Regular readers will be aware that no capital gains tax is payable in France on the sale of a property in France that you occupy as your principal residence.

However, circumstances sometimes arise where an owner decides to vacate the property prior to sale.

This may be for professional reasons, those of health, or in the event of death of a partner. It may also simply be that they have purchased another property into which they wish to relocate.

In order to cope with these circumstances, the French tax authority normally accept that, even though you may not actually occupy the property at the time of the sale, an exemption from capital gains tax will still be granted for up to one year after you vacate the property.

In the light of the current conditions in the housing market, the French government recently announced that the one year grace period would be extended to two years for those properties sold in 2009 and 2010.

This concession applies provided the property was occupied by you up to the time it was placed on the market. Accordingly, if you vacate a property to live elsewhere, but without having placed your former home on the market, you risk losing the concession, or at least the full entitlement. You could well be asked by your local tax office to prove the date on which you placed the property on the market.

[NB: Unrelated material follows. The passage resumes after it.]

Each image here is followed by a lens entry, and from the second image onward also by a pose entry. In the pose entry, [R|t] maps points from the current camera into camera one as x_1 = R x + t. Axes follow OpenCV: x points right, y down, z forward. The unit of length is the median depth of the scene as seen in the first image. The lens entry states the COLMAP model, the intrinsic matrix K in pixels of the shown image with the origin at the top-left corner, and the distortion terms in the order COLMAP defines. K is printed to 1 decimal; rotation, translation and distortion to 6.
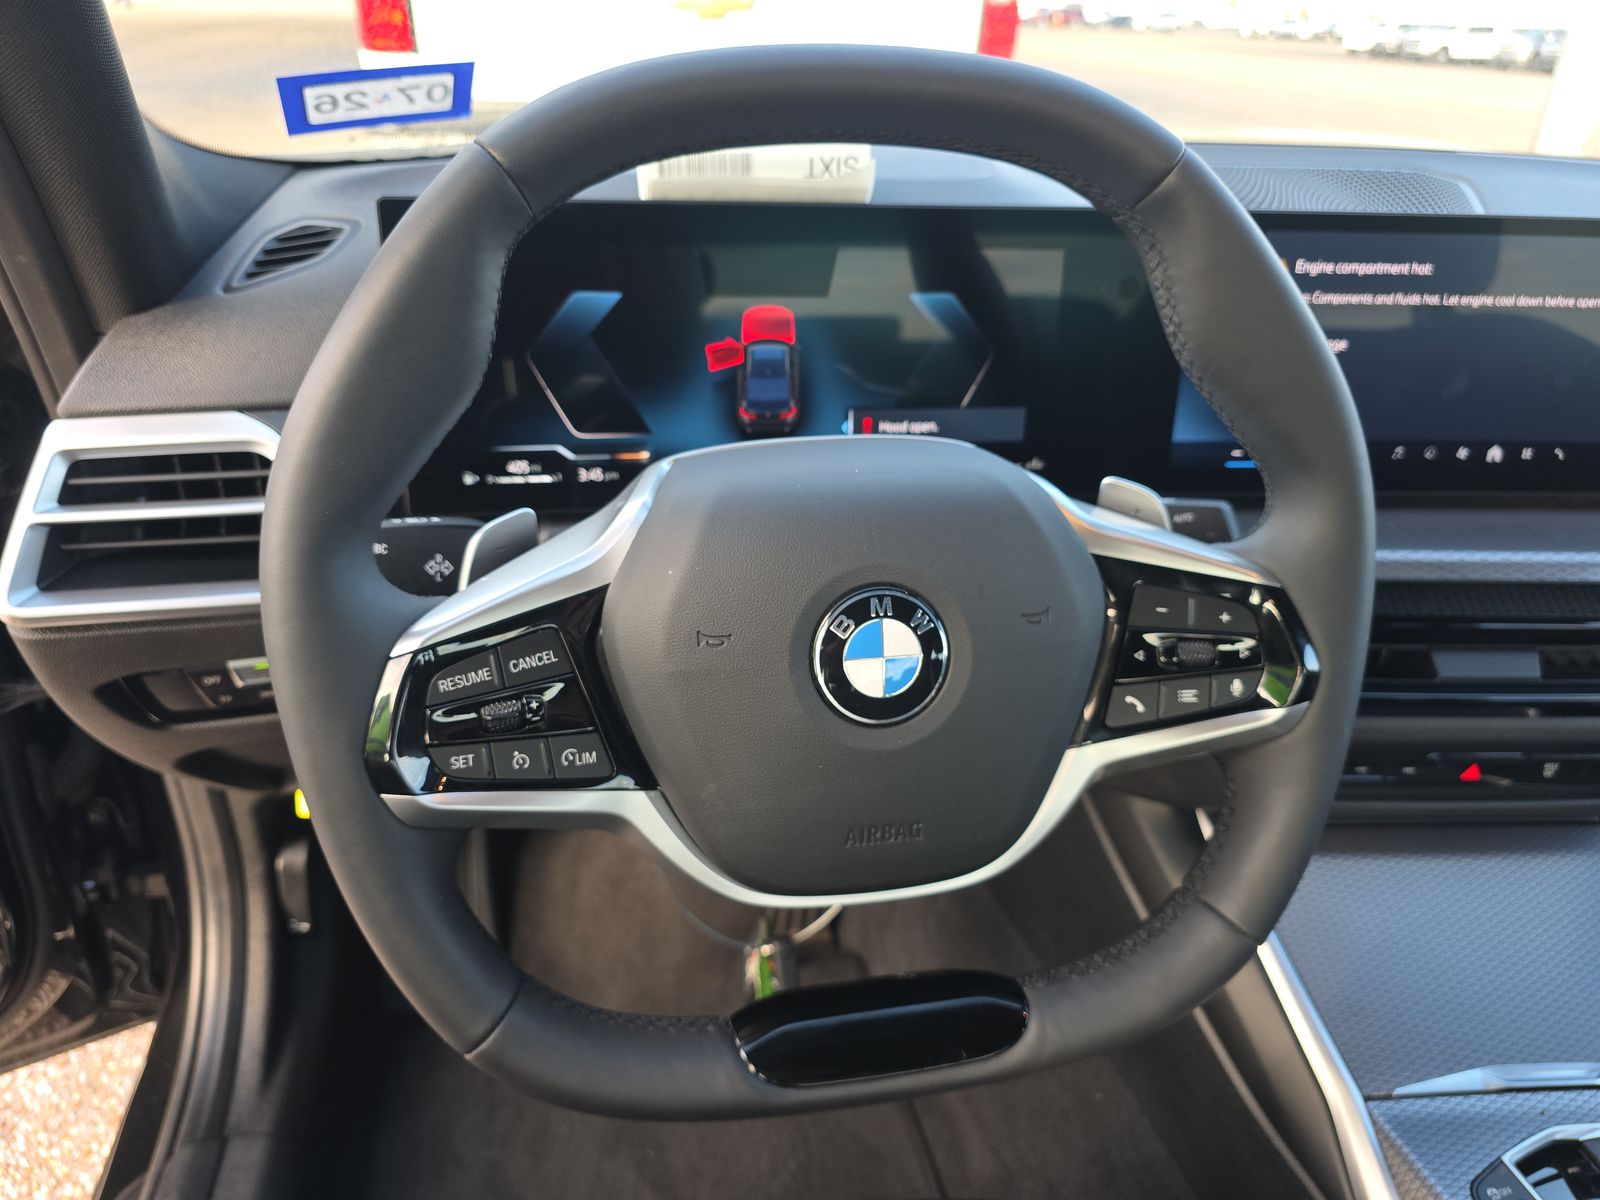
lens RADIAL K [[1132.3, 0, 794.0], [0, 1132.3, 608.8], [0, 0, 1]] dist [0.047794, -0.050289]
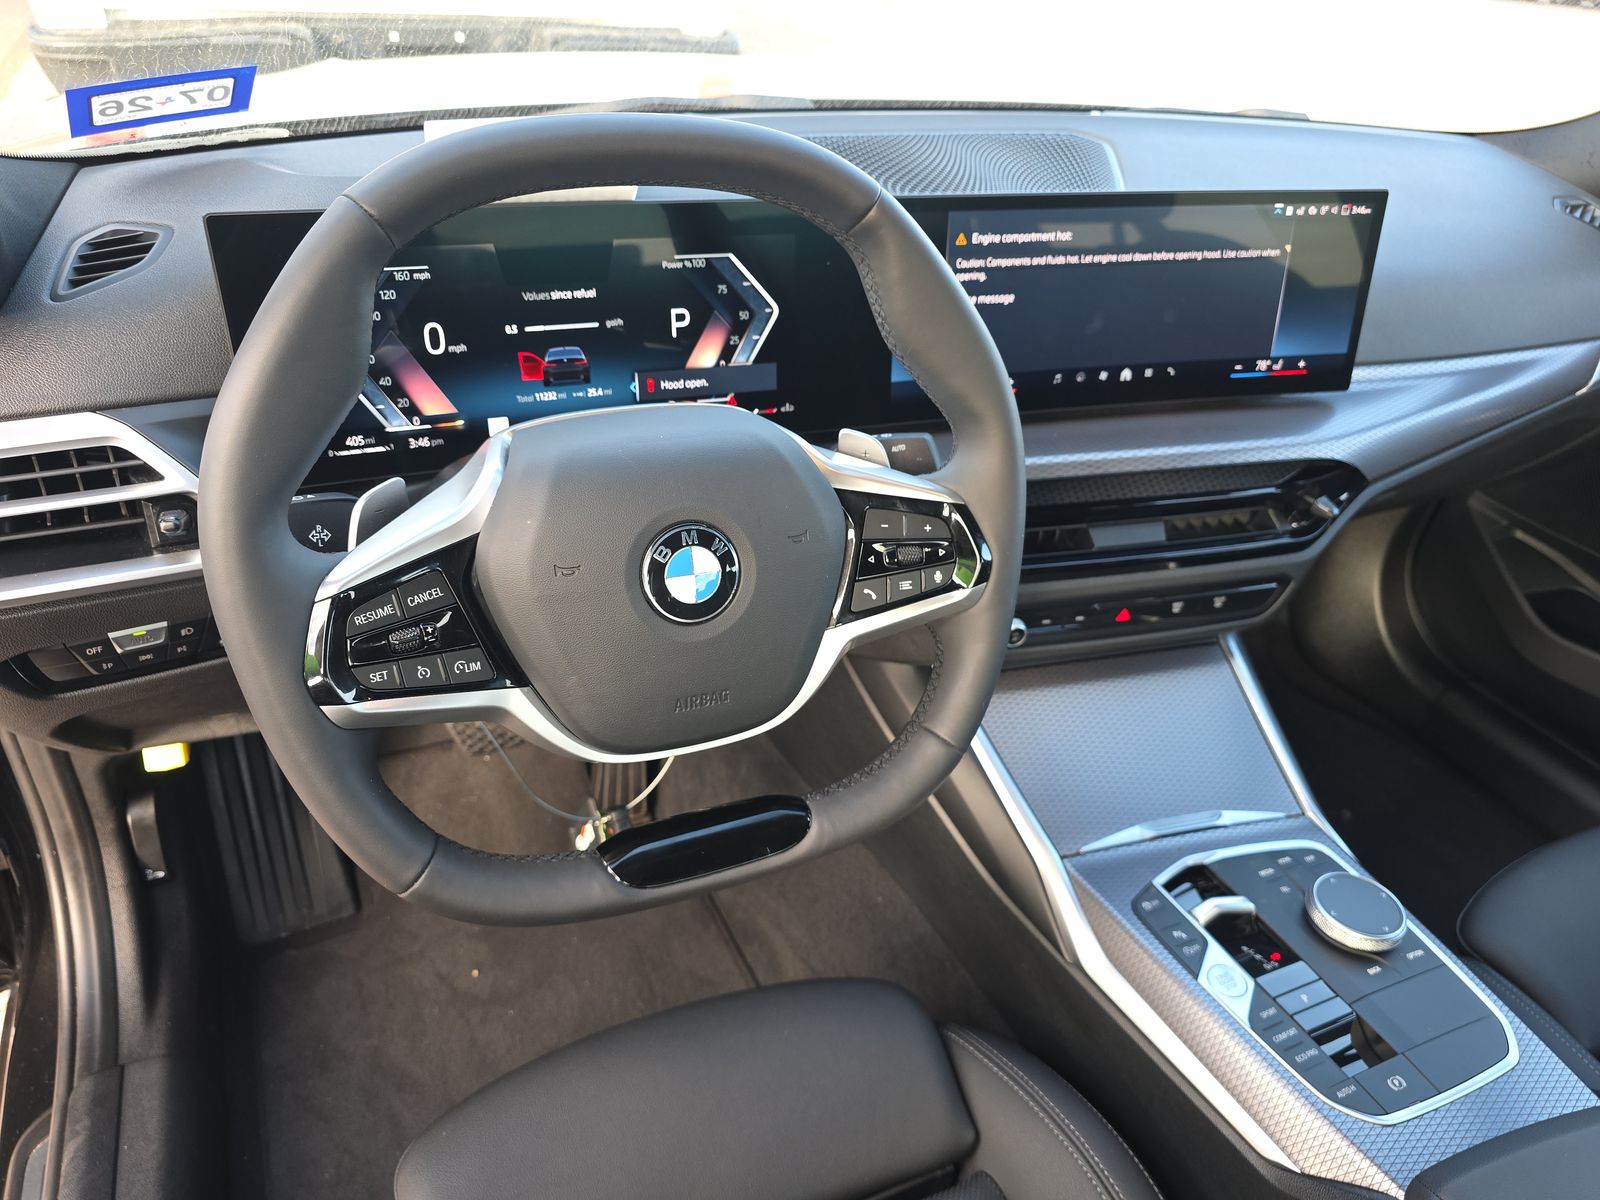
lens RADIAL K [[1132.3, 0, 794.0], [0, 1132.3, 608.8], [0, 0, 1]] dist [0.047794, -0.050289]
pose [[0.974555, -0.103895, 0.198618, -0.053707], [0.087456, 0.992109, 0.089843, -0.019607], [-0.206385, -0.070187, 0.975950, -0.236468]]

The exemption also only applies provided the property was not rented out during the year, or that other members of the family were left in occupation whilst it was on the market.

A similar exemption also operates in relation to a couple in the process of divorce or separation, where one or another of them may not be occupying the property when it is sold. In these cases, both parties would continue to benefit from a capital gains tax exemption.

In the past, the tax authority have normally required that the exemption only applies for one year following divorce or separation, but it is likely divorcing couples will also be able to benefit from the recent relaxation in the rules. In order to avoid any later difficulties with the tax authority, you would be best advised to discuss your circumstances with them.